CONSIGNE 1
Dans le fil de discussion sur la traduction de « pas du tout » en espagnol, quelle expression Gévy donne-t-elle pour rendre « pas mal du tout » ?
CONSIGNE 2
Prolongez le fil de discussion sur la traduction de « pas du tout » en espagnol à partir de son dernier message.

TEXTE SOURCE
# pas du tout



## Gérald_

Je voudrais savoir comment on traduit une phrase par exemple : 

"Je n'ai pas du tout dormi de la nuit."

je suppose que "en absoluto" ne convient pas, mais pr ce qui est de l'emploi de "nada" je ne sais pas comment ça fonctionne. "para nada"?, "nada" tout court ?, ou "nada de eso"?

On pourrait m'expliquer les différences ?

Merci.

Tant que j'y suis : "c'était pas mal du tout" comment vous le dites en espagnol?


----------



## Gévy

Salut Gérald !

C'est sympa de te joindre à nous sur ce forum !

Tu as raison, on emploierait plus facilement ici le "nada" (rien dutout):

*No he dormido nada esta noche / Esta noche no he dormido nada de nada* (un peu plus fort).

Mais on dirait aussi:

- *No he pegado ojo en toda la noche*: je n'ai pas fermé l'oeil de la nuit.

Pour l'emploi des différentes expressions avec nada: 

Para nada a plutôt le sens de : pas du tout, absolument pas.

No creo para nada en tus mentiras. 
No me apetece para nada salir esta noche. 

 "nada de eso": pas question ! , il n'en est rien, rien de tout ça (tout dépend de la phrase).

"pas mal du tout" : nada mal

Bisous,

Gévy


----------



## Gérald_

Merci beaucoup Gévy, ce site est super utile !! beau boulot tout ça!


----------



## yserien

Claro, absolutamente nada es llevar la noción de nada a la categoría de lo absoluto total (¿¿??) Se supone que ha dormido poco y mal, ¿no? o sea  *"esta noche he dormido poco y mal"*


----------



## pOwp

*NUEVA PREGUNTA*​
Hola! 
Comment puis je traduire "je n'aime pas du tout"?
No me gusta... de todo??
Merci d'avance.


----------



## Paquita

No me gusta nada
No me gusta en absoluto...
Mais il faudrait toute la phrase pour être sûrs...


----------



## m.m.miguel

no me gusta nada ( variantes:nada de nada/ para nada... depende de la frase)


----------



## Víctor Pérez

Otra posibilidad: *me disgusta mucho.*


----------



## pOwp

La phrase est "je n'aime pas du tout ce Rally", je pense que la phrase la plus appropriée est "me disgusta este Rally", non?

SEGMENT DE DONNÉES
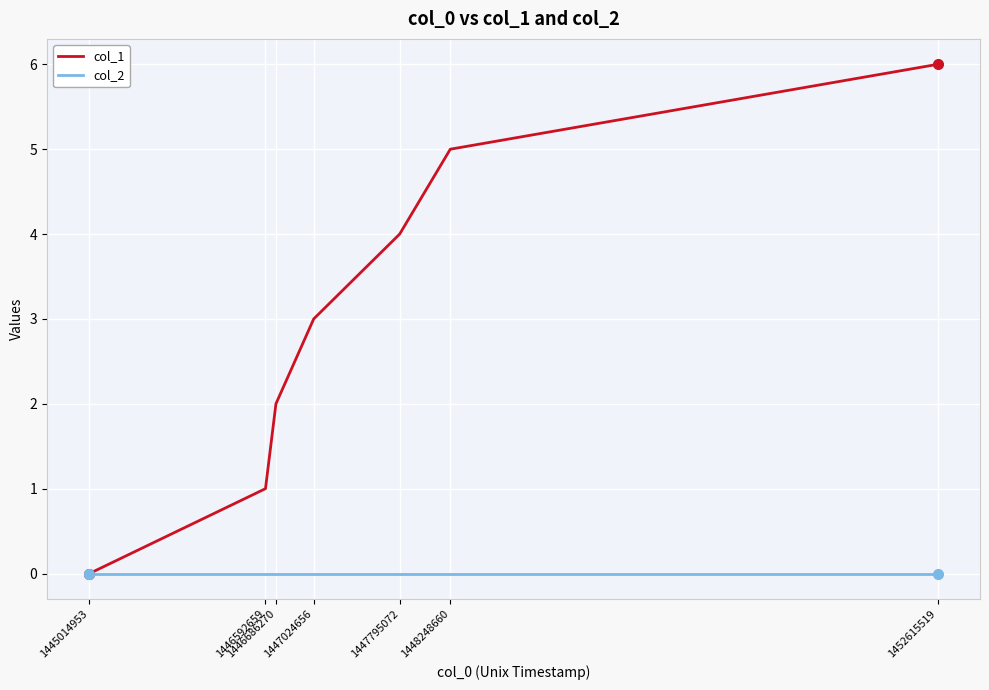

Which series changed the most between 1445014953 and 1447024656?

col_1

RÉPONSE 1
« Nada mal ».

RÉPONSE 2
Merci en tout cas.

Enfin "me disgusta mucho..."


----------



## m.m.miguel

yo pondría "no me está gustando nada este Rally"


----------



## pOwp

D'accord, merci beaucoup


----------



## blink05

Je préfère "no me gusta en lo absoluto" pour rester fidèle au sens de la phrase. Je pense qu'il y a des expressions en français pour "me disgusta" (me déplaît, me gène, etc).

Saludos.


----------



## m.m.miguel

"no me gusta en absoluto" no se pone "lo"


----------



## pOwp

Ok, ok. Entonces, no me gusta en absoluto este Rally!
Gracias a todos


----------



## blink05

m.m.miguel said:


> "no me gusta en absoluto" no se pone "lo"


Te propongo que seas un poco menos categórico en tu afirmación.

http://fenix.cnice.mec.es/diccionario/



> Frases y locuciones
> 1 en ~ De ninguna manera: No me molesta en absoluto.
> 2 en lo ~ Origen: México. En absoluto.



Por lo que entiendo, sí se puede decir "en lo absoluto". Si piensas que es incorrecto, por razones más profundas que el hecho de que la RAE no lo recoja, te agradeceré comentarlas para que aprendamos todos, o yo al menos.

Saludos.


----------



## mielyazabache

Y yo ! 

bonsoir.


----------



## Paquita

en *lo* absoluto = ver opiniones en este hilo http://forum.wordreference.com/showthread.php?t=482368


----------



## mielyazabache

bonsoir Paquit&, 

Y aurait-il une similitude avec la différence que l'on ferait en français entre "dans l'absolu [je n'aime pas]" et "je n'aime absolument pas" ? En espagnol ce n'est pas clair pour moi...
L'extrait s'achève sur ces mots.